Two SA advocates are among the legal minds leading the fight by Namibian opposition parties in their challenge of the country's November elections, says a News24 report. After issues at polling stations, including a shortage of ballot papers, the Electoral Commission of Namibia (ECN) recommended to President Nangolo Mbumba to extend the elections at some voting stations to 29 and 30 November. Mbumba extended the election to 30 November. Swapo, which has governed Namibia since its independence from apartheid SA in 1990, obtained 51 of the 96 seats in the Namibian National Assembly. The Independent Patriots for Change (IPC) won 20 seats and the Landless People's Movement (LPM) five. Swapo's Netumbo Nandi-Ndaitwah was elected President. Subsequently, the IPC – whose lead counsel is SA Advocate Anton Katz SC – launched two applications challenging the presidential election in the Supreme Court and the parliamentary election in the Electoral Court. ‘The President and the ECN grossly violated both the Constitution and the Act in the conduct of the impugned election, and disenfranchised eligible voters,’ stated IPC national chairperson Christine Esperanza Auchamus in her founding affidavit in their challenge in the Electoral Court. ‘The President retrospectively and unlawfully extended the voting period ... in violation of Article 46(2) of the Constitution, and in contravention of section 64(3)(b) of the Electoral Act,’ she claimed. ‘The ECN conducted the elections in a constitutionally offensive manner, and the President usurped the powers of the ECN in retrospective amendments to the time for taking the poll. IPC leader Panduleni Itula, who deposed an affidavit to their application to the Supreme Court, raised similar arguments.
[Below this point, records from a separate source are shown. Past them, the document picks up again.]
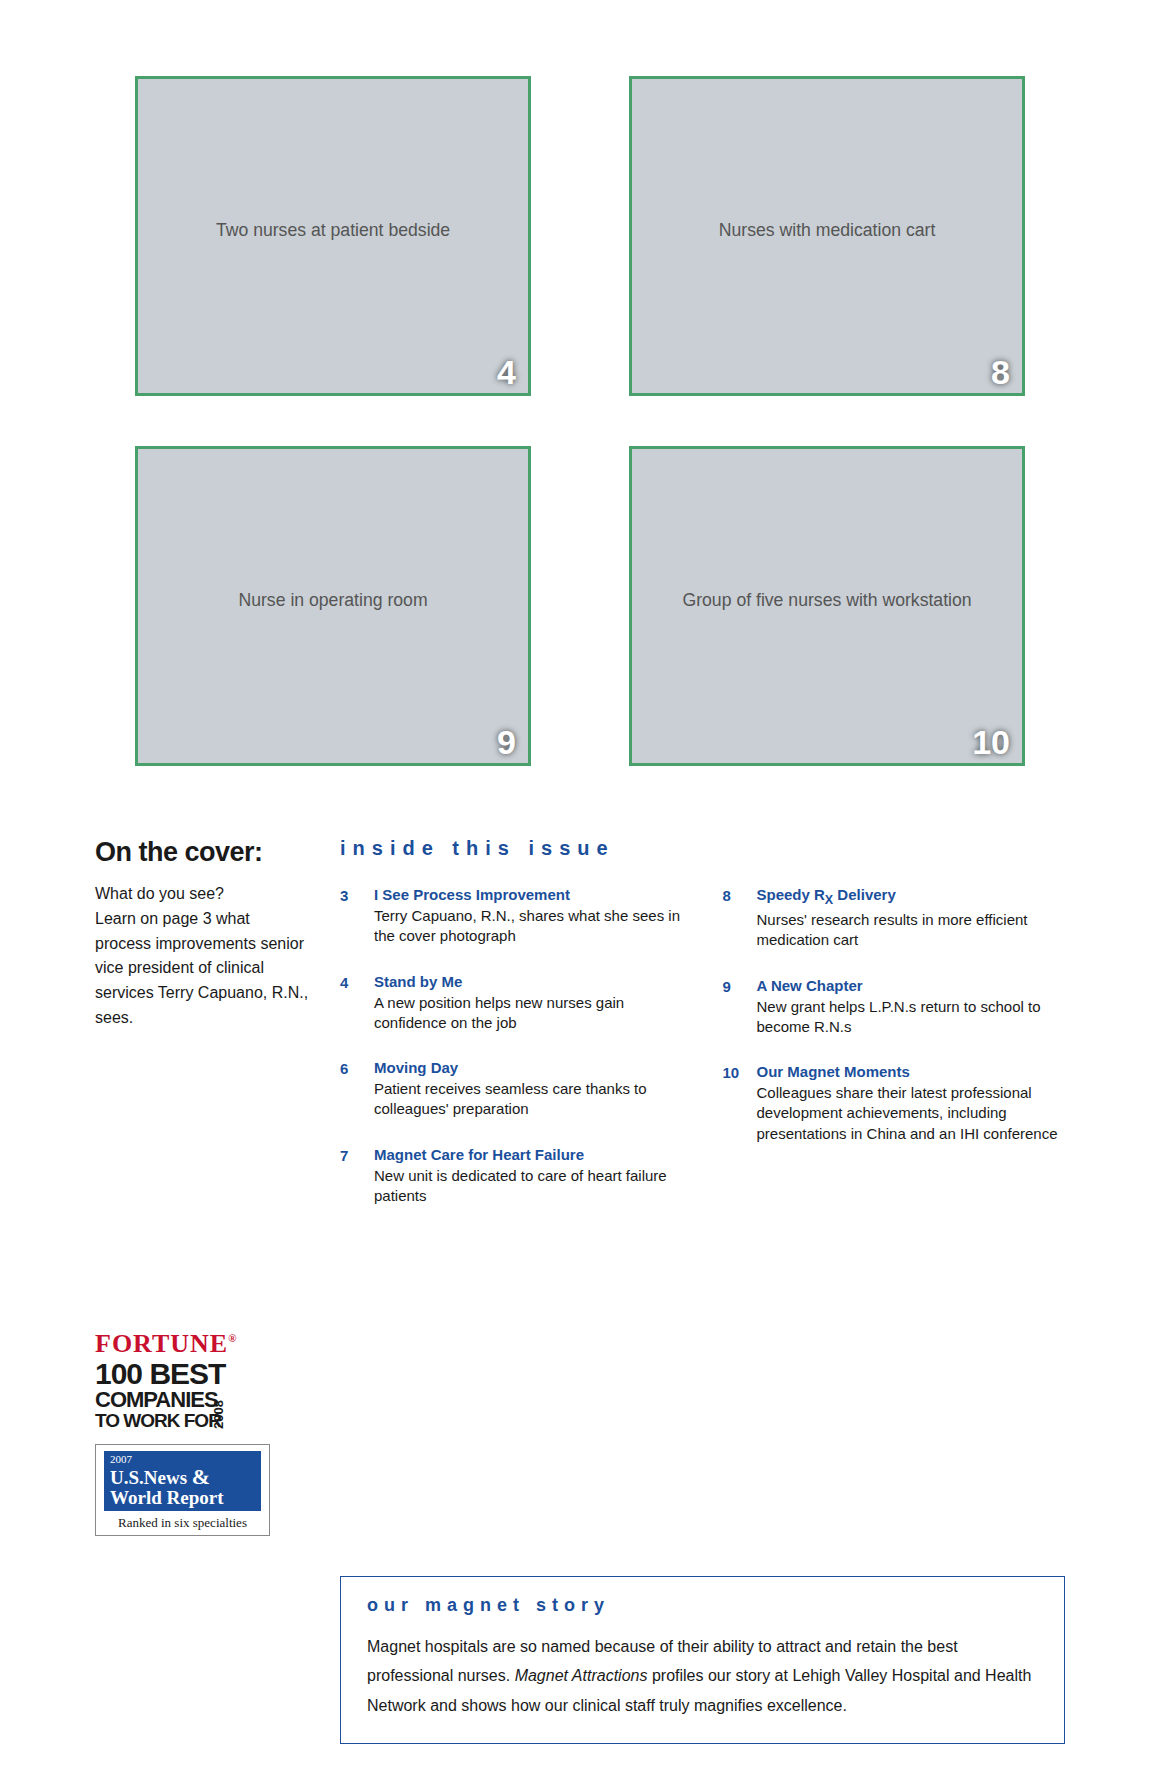4
8
9
10
On the cover:
What do you see?
Learn on page 3 what process improvements senior vice president of clinical services Terry Capuano, R.N., sees.
FORTUNE® 100 BEST COMPANIES TO WORK FOR 2008
2007 U.S.News &
World Report
Ranked in six specialties
inside this issue
3
I See Process Improvement
Terry Capuano, R.N., shares what she sees in the cover photograph
4
Stand by Me
A new position helps new nurses gain confidence on the job
6
Moving Day
Patient receives seamless care thanks to colleagues' preparation
7
Magnet Care for Heart Failure
New unit is dedicated to care of heart failure patients
8
Speedy RX Delivery
Nurses' research results in more efficient medication cart
9
A New Chapter
New grant helps L.P.N.s return to school to become R.N.s
10
Our Magnet Moments
Colleagues share their latest professional development achievements, including presentations in China and an IHI conference
our magnet story
Magnet hospitals are so named because of their ability to attract and retain the best professional nurses. Magnet Attractions profiles our story at Lehigh Valley Hospital and Health Network and shows how our clinical staff truly magnifies excellence.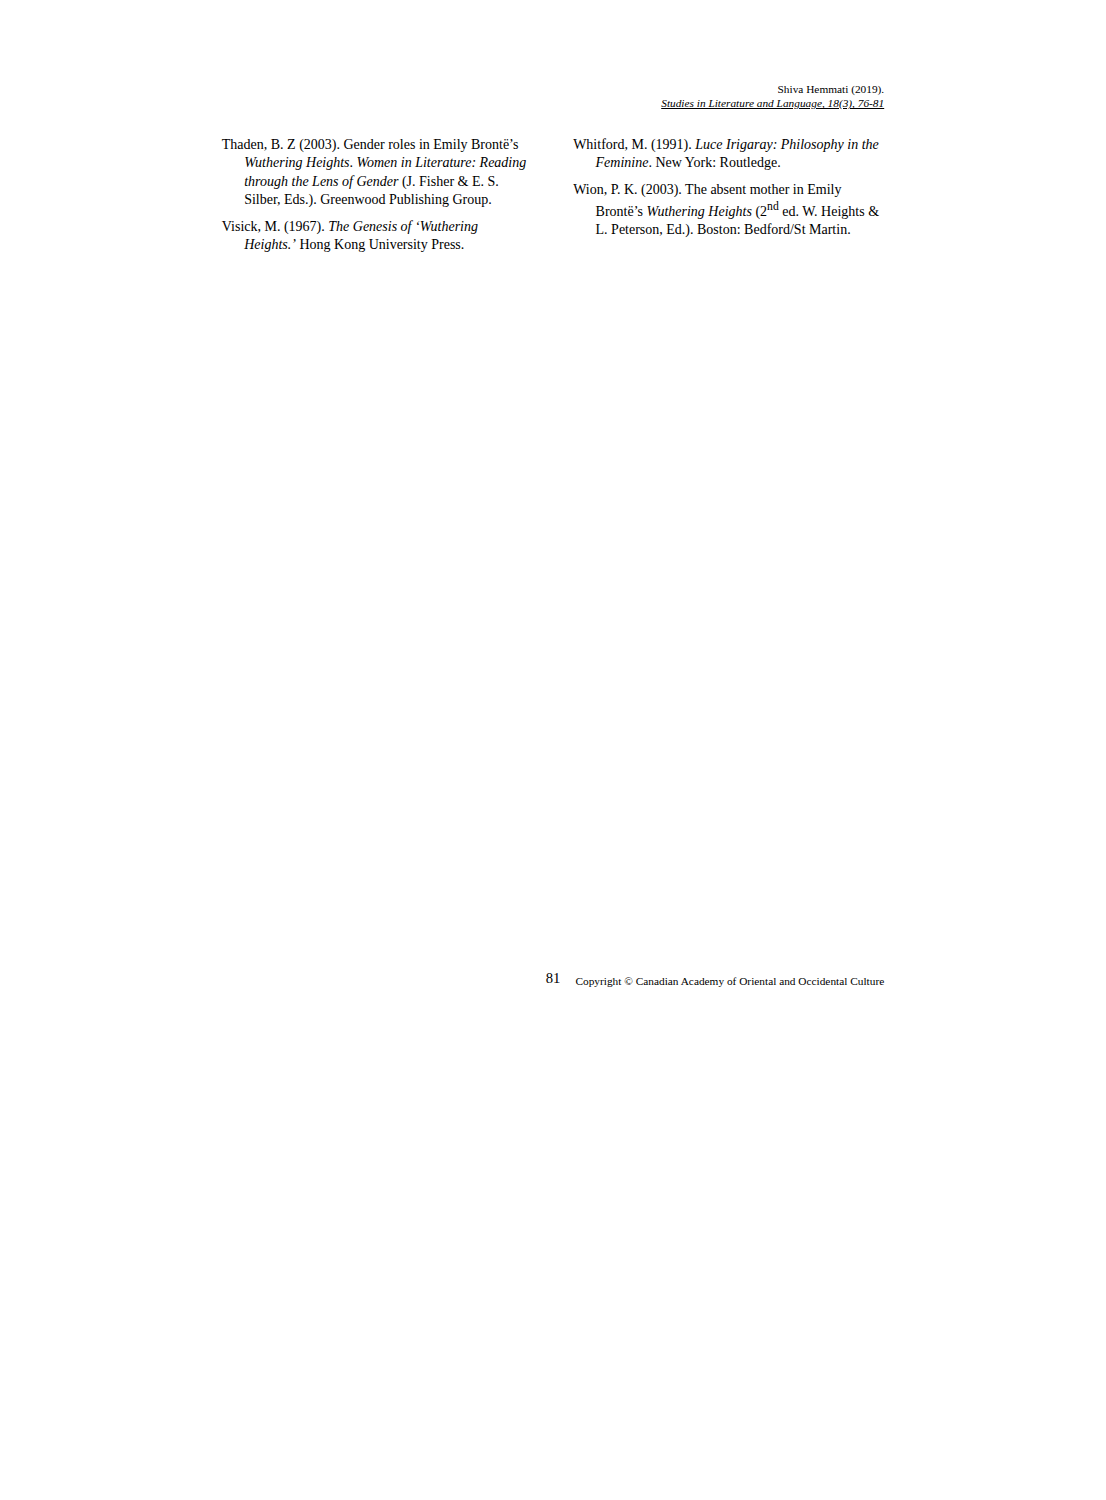Shiva Hemmati (2019). Studies in Literature and Language, 18(3), 76-81
Thaden, B. Z (2003). Gender roles in Emily Brontë’s Wuthering Heights. Women in Literature: Reading through the Lens of Gender (J. Fisher & E. S. Silber, Eds.). Greenwood Publishing Group.
Visick, M. (1967). The Genesis of ‘Wuthering Heights.’ Hong Kong University Press.
Whitford, M. (1991). Luce Irigaray: Philosophy in the Feminine. New York: Routledge.
Wion, P. K. (2003). The absent mother in Emily Brontë’s Wuthering Heights (2nd ed. W. Heights & L. Peterson, Ed.). Boston: Bedford/St Martin.
81 Copyright © Canadian Academy of Oriental and Occidental Culture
Mbumba and Swapo in their responding affidavits charged the IPC's applications were defective, according to the News24 report. ‘Article 32(1) of the Namibia Constitution gives me the power to extend the voting period,’ stated Mbumba. He added he received a recommendation from the ECN to extend the voting period. Meanwhile, the LPM applied to the courts to be admitted as an applicant. The LPM's lead counsel is SA Advocate Kameel Premhid. While the IPC wants the whole election set aside, the LPM only wants the outcomes of the voting extension set aside, unless it impossible to separate the results from 27 November, in which case it wants a new election.